The following diagram shows the key steps for building a web data extraction agent. We provide links for other topics which will explain each of these steps in further detail.
In this section, we cover the identification of data elements on your target website and create a web data extraction agent. We'll work through each of the above steps with examples that match common web data extraction usage, so you can get comfortable building your own agents.
We cover these topics in this section:
- Choosing a Start URL
- Select the Content to Capture
- Refine Your Data (optional)
- Output Data Format
- Test Your Agent
- Run Your Agent
After you get comfortable creating an agent, you can learn more about the Sequentum Enterprise Editor.
The Start URL is the place where you begin data collection and corresponds to the starting point of your web data extraction agent.
In the following sections, we'll use the Cruise Direct website for our example.

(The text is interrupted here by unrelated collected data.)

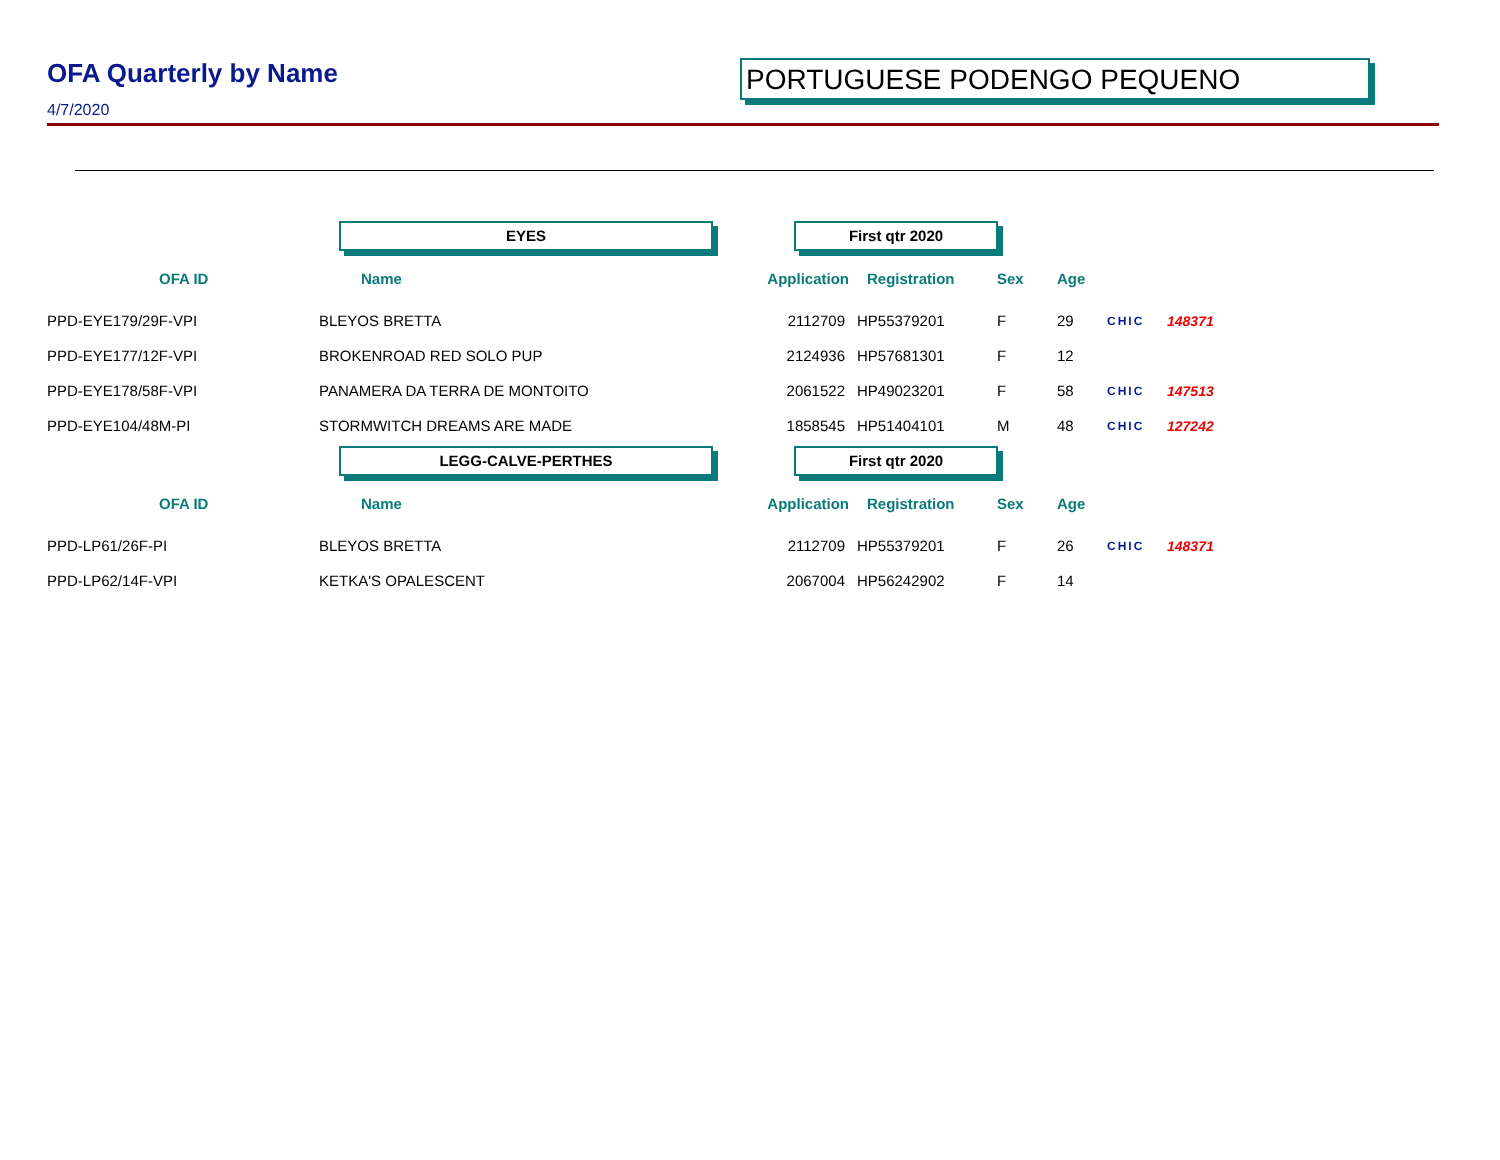OFA Quarterly by Name
4/7/2020
PORTUGUESE PODENGO PEQUENO
| | EYES | First qtr 2020 | | | | | |
| OFA ID | Name | Application | Registration | Sex | Age | | |
| PPD-EYE179/29F-VPI | BLEYOS BRETTA | 2112709 | HP55379201 | F | 29 | CHIC | 148371 |
| PPD-EYE177/12F-VPI | BROKENROAD RED SOLO PUP | 2124936 | HP57681301 | F | 12 | | |
| PPD-EYE178/58F-VPI | PANAMERA DA TERRA DE MONTOITO | 2061522 | HP49023201 | F | 58 | CHIC | 147513 |
| PPD-EYE104/48M-PI | STORMWITCH DREAMS ARE MADE | 1858545 | HP51404101 | M | 48 | CHIC | 127242 |
| | LEGG-CALVE-PERTHES | First qtr 2020 | | | | | |
| OFA ID | Name | Application | Registration | Sex | Age | | |
| PPD-LP61/26F-PI | BLEYOS BRETTA | 2112709 | HP55379201 | F | 26 | CHIC | 148371 |
| PPD-LP62/14F-VPI | KETKA'S OPALESCENT | 2067004 | HP56242902 | F | 14 | | |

Note: In this example, we start from the Cruise Direct home page, however, if the data you require is not located on a website home page, you can start the agent from a website sub-page. This approach will make the agent more efficient, so it’s worth taking the time to be more specific.
1. We start by pasting the start web page URL from the target website (http://www.cruisedirect.com) into the Sequentum Enterprise Address Bar.

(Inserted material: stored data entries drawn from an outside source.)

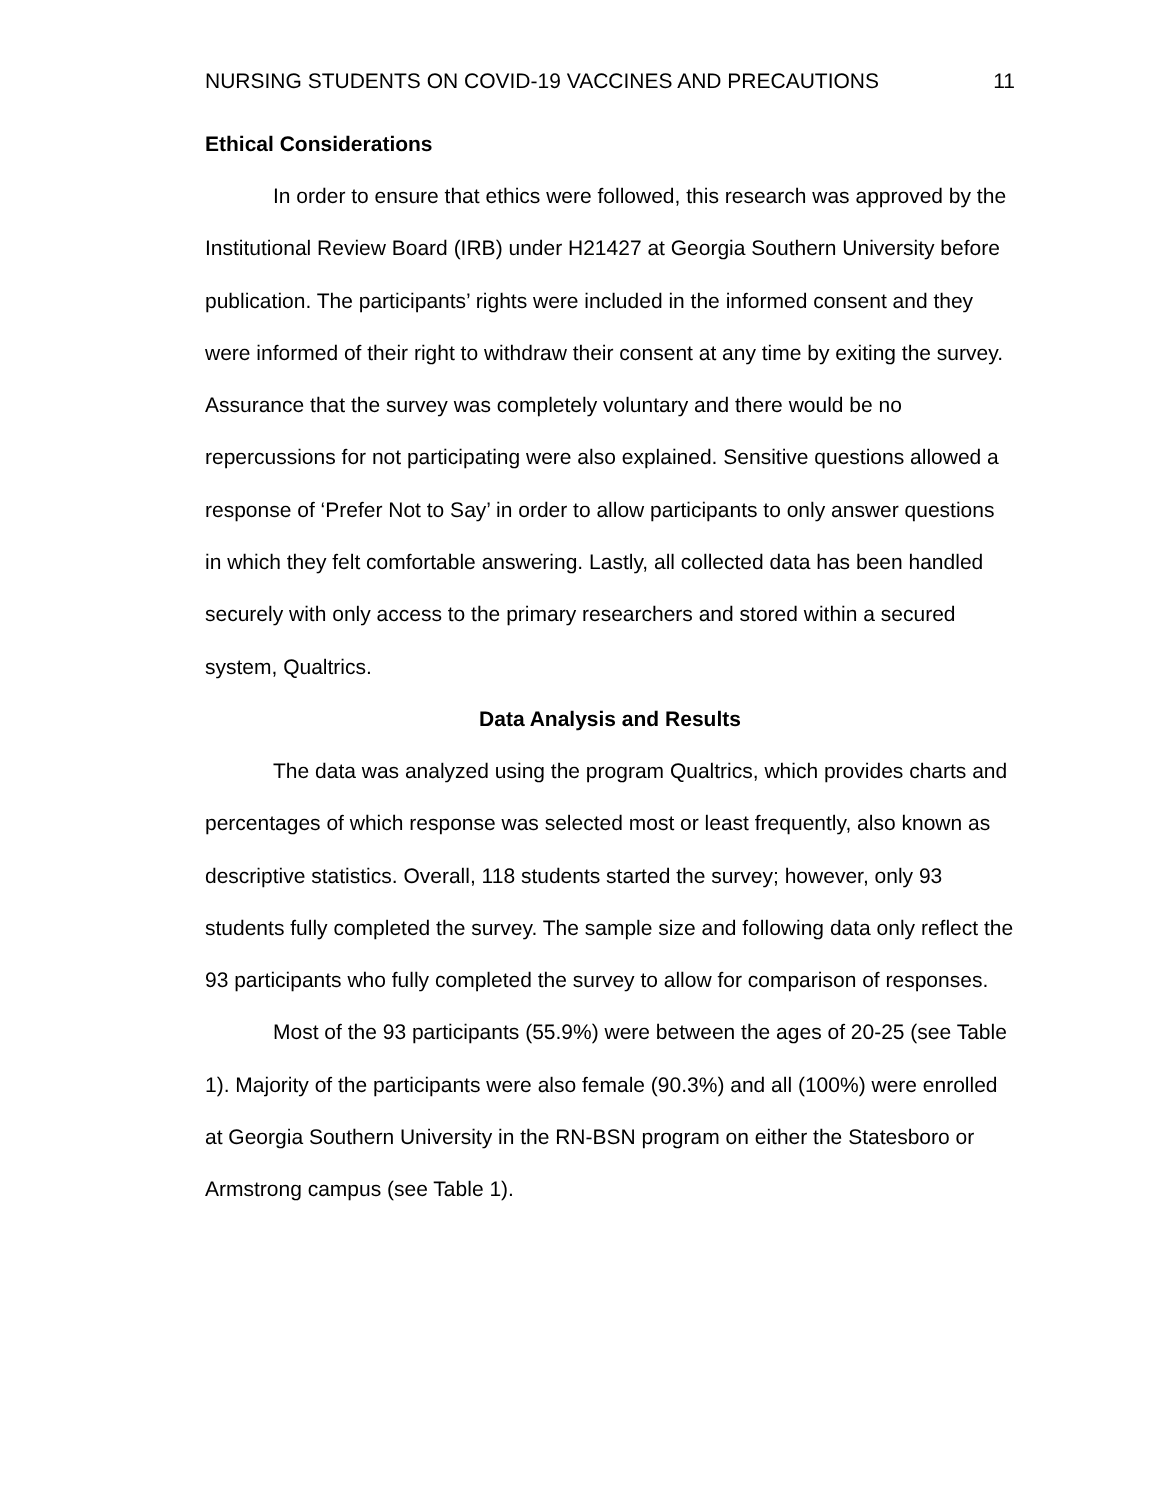NURSING STUDENTS ON COVID-19 VACCINES AND PRECAUTIONS 11
Ethical Considerations
In order to ensure that ethics were followed, this research was approved by the Institutional Review Board (IRB) under H21427 at Georgia Southern University before publication. The participants’ rights were included in the informed consent and they were informed of their right to withdraw their consent at any time by exiting the survey. Assurance that the survey was completely voluntary and there would be no repercussions for not participating were also explained. Sensitive questions allowed a response of ‘Prefer Not to Say’ in order to allow participants to only answer questions in which they felt comfortable answering. Lastly, all collected data has been handled securely with only access to the primary researchers and stored within a secured system, Qualtrics.
Data Analysis and Results
The data was analyzed using the program Qualtrics, which provides charts and percentages of which response was selected most or least frequently, also known as descriptive statistics. Overall, 118 students started the survey; however, only 93 students fully completed the survey. The sample size and following data only reflect the 93 participants who fully completed the survey to allow for comparison of responses.
Most of the 93 participants (55.9%) were between the ages of 20-25 (see Table 1). Majority of the participants were also female (90.3%) and all (100%) were enrolled at Georgia Southern University in the RN-BSN program on either the Statesboro or Armstrong campus (see Table 1).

2. Next, click the Blue Play button to load the Cruise Direct home page.
Note: you can also press the Enter key to load the Cruise Direct home page.
Sequentum Enterprise with Cruise Direct home page loaded
In the next section, Select the Content to Capture, we will continue to use the Cruise Direct website data for our example.

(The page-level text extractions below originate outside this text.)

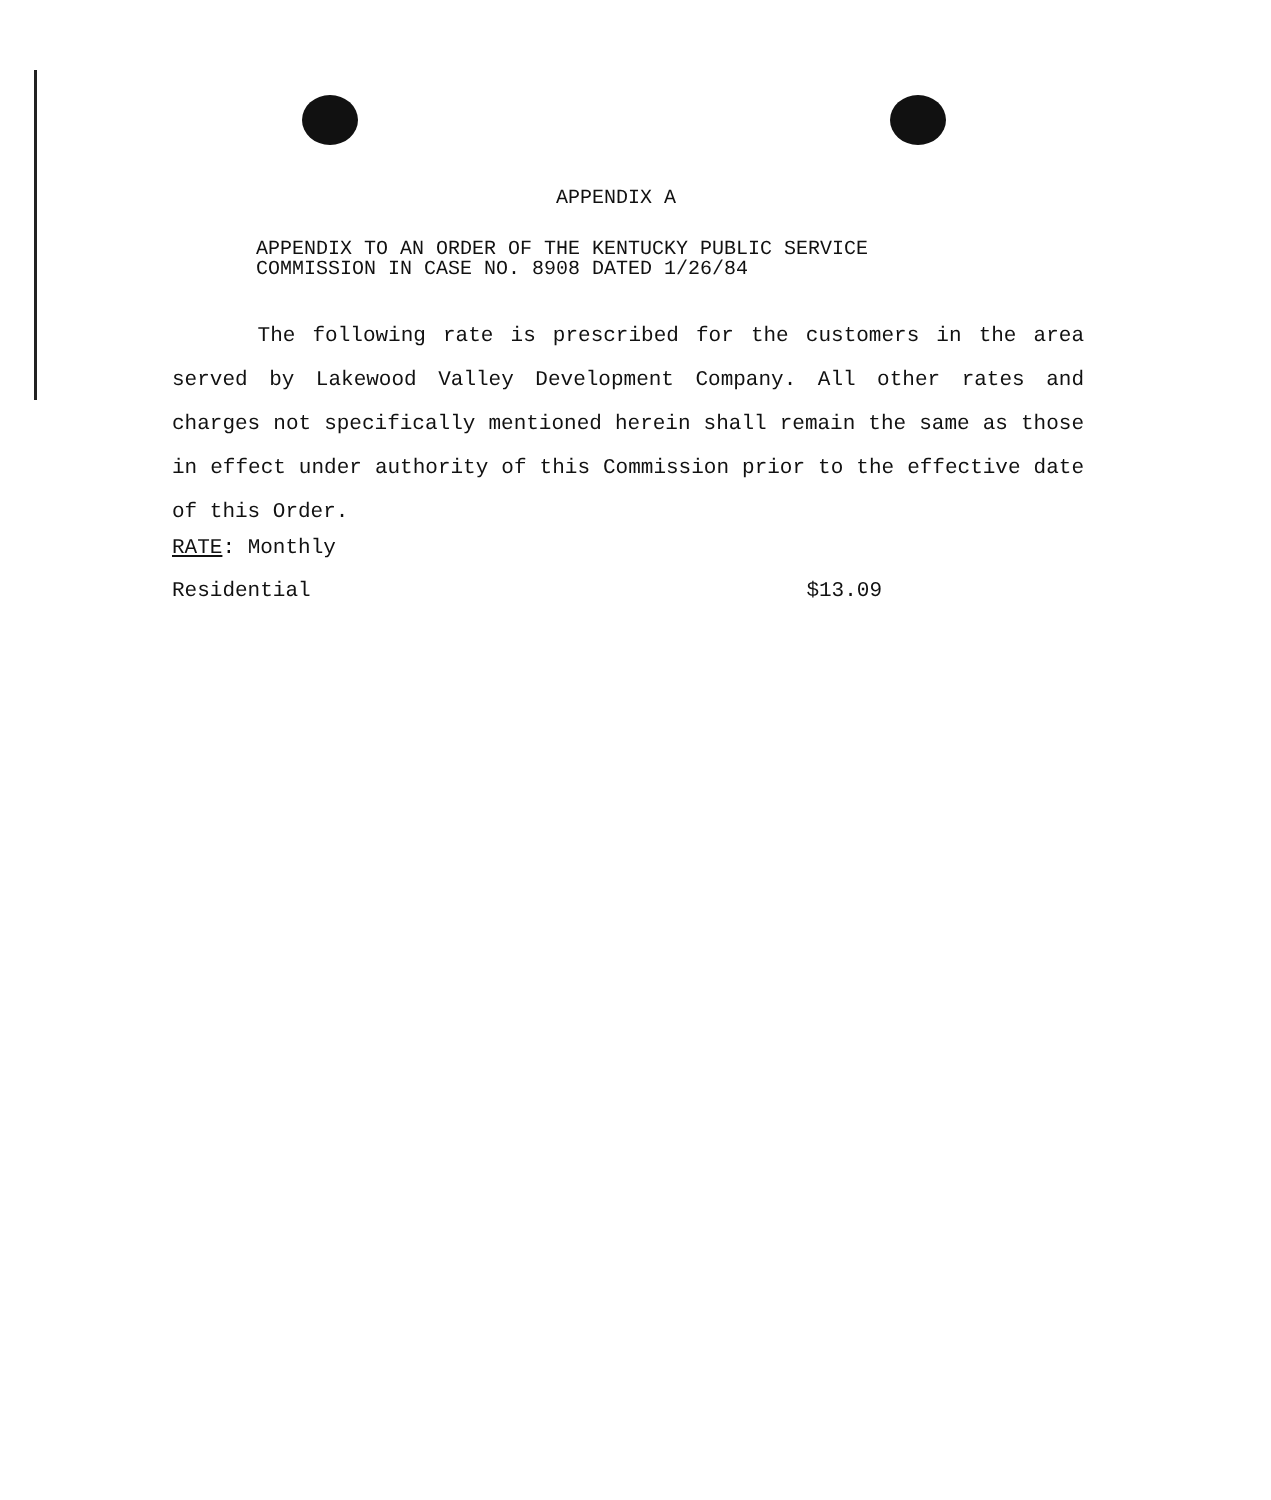APPENDIX A
APPENDIX TO AN ORDER OF THE KENTUCKY PUBLIC SERVICE
COMMISSION IN CASE NO. 8908 DATED 1/26/84
The following rate is prescribed for the customers in the area served by Lakewood Valley Development Company. All other rates and charges not specifically mentioned herein shall remain the same as those in effect under authority of this Commission prior to the effective date of this Order.
RATE: Monthly
Residential $13.09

In the previous section, we selected our Start URL and loaded the web page into Sequentum Enterprise. Next, you can select the data you want to capture and start building your web data extraction agent. In our Cruise Direct example, we plan to search for available cruise vacations and then extract details about each cruise.
1. Firstly we need to perform a search to retrieve the data for the available cruises. To do this, we select the orange Search button element with the mouse, then click one more time to display the Sequentum Enterprise Message window.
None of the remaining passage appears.